CEO Interview: Jerry Merritt, ZirMed, Inc
What will the software industry look like in 3, 5, 10 years from now?
The software industry's evolution can be defined by distinctive events. Given the relative adolescence of software, the distinctive trends and events appear rapid and ubiquitous. However, the popularity of the "cloud" and "software-as-a-service" defining the current era represents a defining step for the next burst of development. CRM, ERP and collaboration applications have successfully migrated to the cloud, and as such virtually all software applications are being forced to consider a rebirth of their delivery, development and value models in response.
Perspective has a tremendous impact on the adoption of cloud application delivery. Having begun my career as a technology consultant and then moving into technology leadership positions within Fortune 50 companies, I have experienced the difficulties of adoption and am not immune to the complexities of software development. With ZirMed, I have experienced the ability to subtly shift revenue cycle management for healthcare to the cloud and deliver a SaaS application on a rapidly growing scale. The US healthcare sector has historically been a laggard in terms of technology adoption and has defied many ASP and cloud delivered services. Healthcare providers must weigh their significant security and privacy concerns along with the availability and maturity of the software providers. Only recently have healthcare providers begun to broaden their consideration of SaaS beyond revenue cycle to include clinical applications. These trends are defining the next versions of medical applications.

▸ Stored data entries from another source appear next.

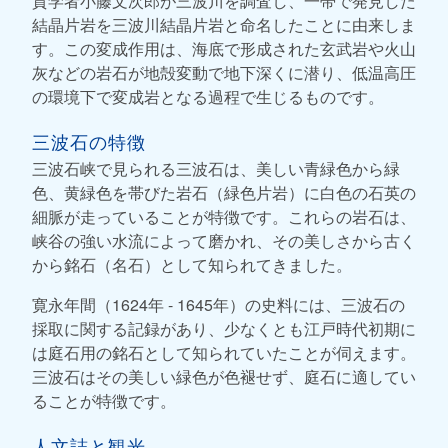
質学者小藤文次郎が三波川を調査し、一帯で発見した
結晶片岩を三波川結晶片岩と命名したことに由来しま
す。この変成作用は、海底で形成された玄武岩や火山
灰などの岩石が地殻変動で地下深くに潜り、低温高圧
の環境下で変成岩となる過程で生じるものです。
三波石の特徴
三波石峡で見られる三波石は、美しい青緑色から緑
色、黄緑色を帯びた岩石（緑色片岩）に白色の石英の
細脈が走っていることが特徴です。これらの岩石は、
峡谷の強い水流によって磨かれ、その美しさから古く
から銘石（名石）として知られてきました。
寛永年間（1624年 - 1645年）の史料には、三波石の
採取に関する記録があり、少なくとも江戸時代初期に
は庭石用の銘石として知られていたことが伺えます。
三波石はその美しい緑色が色褪せず、庭石に適してい
ることが特徴です。
人文誌と観光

While much of my energy and time is consumed with evaluation of how to use software to provide a knowledge platform and achieve efficiencies within our business, an equal amount of effort is consumed considering the impact of the shift to the cloud within healthcare in general. Healthcare produces enormous amounts of information specific to the patient, provider and disease/treatment which can drown users in data. It is a quick extension of these trends to see that the ability to distill and streamline information is fundamental.
Despite the obvious value of processing, coordinating and analyzing information that affects the health and wellbeing of our population, the infrastructure is not established to facilitate the structuring and combination of that data to empower its use. With federal stimulus investments and regulatory nudging, the healthcare sector will be investing heavily in technology over the next three years. For all the popular reasons driving consideration of cloud SaaS models, healthcare buyers will be migrating software purchases to these models. However, significant movements of off-premise data will naturally lead, over the longer term, to necessary investments in data collaboration and sharing between SaaS applications for analytic and disease management purposes. This movement has already begun, and ZirMed has been able to take advantage of the ability to deliver business analytics efficiently and effectively because the breadth of our revenue cycle management applications spans the administrative and financial processes within healthcare. However, as clinical systems evolve, we are beginning to experience client demand to make our data available to combine with clinical systems for a more holistic view of the business, and we anticipate that this trend will continue for the foreseeable future.
And, what customer demands and business trends will drive changes in software products, how they're developed, and the industry that provides them?
Business efficiencies and cost control are not the factors impacting the design, development and deployment of SaaS applications. Rather, it is the experience - user experience and patient experience. Particularly in healthcare, workflow considerations are fundamental. Software design must be both adaptive to existing processes and flexible to evolve with changing best practices. Corporate purpose must influence the application design and system architecture; however, the user must define the interface and intuitively navigate the software.
Healthcare is not dissimilar from other industries in that software purchasers aren't always the end-users; however, customer demands for intuitive and simply designed software targeted to the specific user has a heightened importance within healthcare due to the high training costs and risks associated with misusing software.
This interview was published in SIIA's Vision from the Top, a Software Division publication released at All About the Cloud 2011.